In type I diabetes, immune cells kill insulin-producing beta cells in the pancreas. It remains largely unknown how target tissue is damaged by immune cells, what protective mechanisms are in place and how tissue cells respond to inflammatory damage. In a new study, researchers at Karolinska Institutet and University of Miami Miller School of Medicine studied this by transplanting insulin-producing pancreatic cells into the mouse eye.
The study is the first to show that regulatory T helper cells in the target tissue have long-lasting direct contact with self antigen-directed killer T cells. The finding suggests that protective helper T cells may soften the aggressiveness of tissue-damaging T cells and control the immune reaction. The investigators also found that bystander tissue cells in the vicinity of attacked cells are not killed. Instead, they regenerate the damaged tissue by undergoing replication.

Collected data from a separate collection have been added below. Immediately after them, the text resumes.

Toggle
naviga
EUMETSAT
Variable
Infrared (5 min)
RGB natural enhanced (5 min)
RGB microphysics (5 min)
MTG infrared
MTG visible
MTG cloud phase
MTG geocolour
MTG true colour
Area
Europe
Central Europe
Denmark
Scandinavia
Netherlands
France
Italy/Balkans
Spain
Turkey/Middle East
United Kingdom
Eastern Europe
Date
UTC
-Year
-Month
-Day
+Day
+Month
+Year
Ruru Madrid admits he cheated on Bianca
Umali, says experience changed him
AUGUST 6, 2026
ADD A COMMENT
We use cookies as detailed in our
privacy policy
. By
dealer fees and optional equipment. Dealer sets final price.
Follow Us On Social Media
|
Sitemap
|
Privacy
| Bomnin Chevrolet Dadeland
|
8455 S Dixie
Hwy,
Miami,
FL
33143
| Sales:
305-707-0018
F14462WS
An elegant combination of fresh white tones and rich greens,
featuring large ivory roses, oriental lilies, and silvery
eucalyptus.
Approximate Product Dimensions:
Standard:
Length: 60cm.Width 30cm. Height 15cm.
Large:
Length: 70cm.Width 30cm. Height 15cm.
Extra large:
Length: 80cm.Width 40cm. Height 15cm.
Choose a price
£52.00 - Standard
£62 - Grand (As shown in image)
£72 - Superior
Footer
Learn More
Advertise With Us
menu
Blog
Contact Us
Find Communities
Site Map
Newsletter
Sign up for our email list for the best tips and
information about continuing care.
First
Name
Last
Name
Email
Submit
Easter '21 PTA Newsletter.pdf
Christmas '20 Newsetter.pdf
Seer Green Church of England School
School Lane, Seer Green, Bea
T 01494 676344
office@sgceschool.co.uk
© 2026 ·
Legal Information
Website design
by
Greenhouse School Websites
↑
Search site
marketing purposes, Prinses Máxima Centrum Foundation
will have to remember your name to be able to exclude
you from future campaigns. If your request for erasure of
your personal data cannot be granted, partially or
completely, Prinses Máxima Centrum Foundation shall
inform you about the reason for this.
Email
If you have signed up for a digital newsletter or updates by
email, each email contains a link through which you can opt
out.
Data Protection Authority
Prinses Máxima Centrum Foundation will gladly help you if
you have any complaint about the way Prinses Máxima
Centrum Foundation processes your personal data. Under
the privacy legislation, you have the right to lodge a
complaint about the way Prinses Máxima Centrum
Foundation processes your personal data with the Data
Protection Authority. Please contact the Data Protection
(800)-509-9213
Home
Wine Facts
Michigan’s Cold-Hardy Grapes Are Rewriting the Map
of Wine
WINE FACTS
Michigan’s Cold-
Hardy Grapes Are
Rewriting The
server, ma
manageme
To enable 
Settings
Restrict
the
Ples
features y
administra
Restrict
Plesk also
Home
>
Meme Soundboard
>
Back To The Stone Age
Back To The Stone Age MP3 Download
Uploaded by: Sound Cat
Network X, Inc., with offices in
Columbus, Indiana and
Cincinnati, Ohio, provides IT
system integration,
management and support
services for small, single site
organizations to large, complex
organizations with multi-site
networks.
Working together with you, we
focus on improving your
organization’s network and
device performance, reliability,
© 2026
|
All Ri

“This study shows that the tissue cells may not be mere ‘sitting ducks’ in a setting of autoimmune cell destruction. Rather, they may be capable of a resilient response at the inflammatory front,” says professor Per-Olof Berggren at the Rolf Luft Research Center for Diabetes and Endocrinology at Karolinska Institutet, one of the researchers behind the study.
The results suggest that insulin-producing beta cells can regenerate in the body by replication, resulting in a doubling in cell mass within days.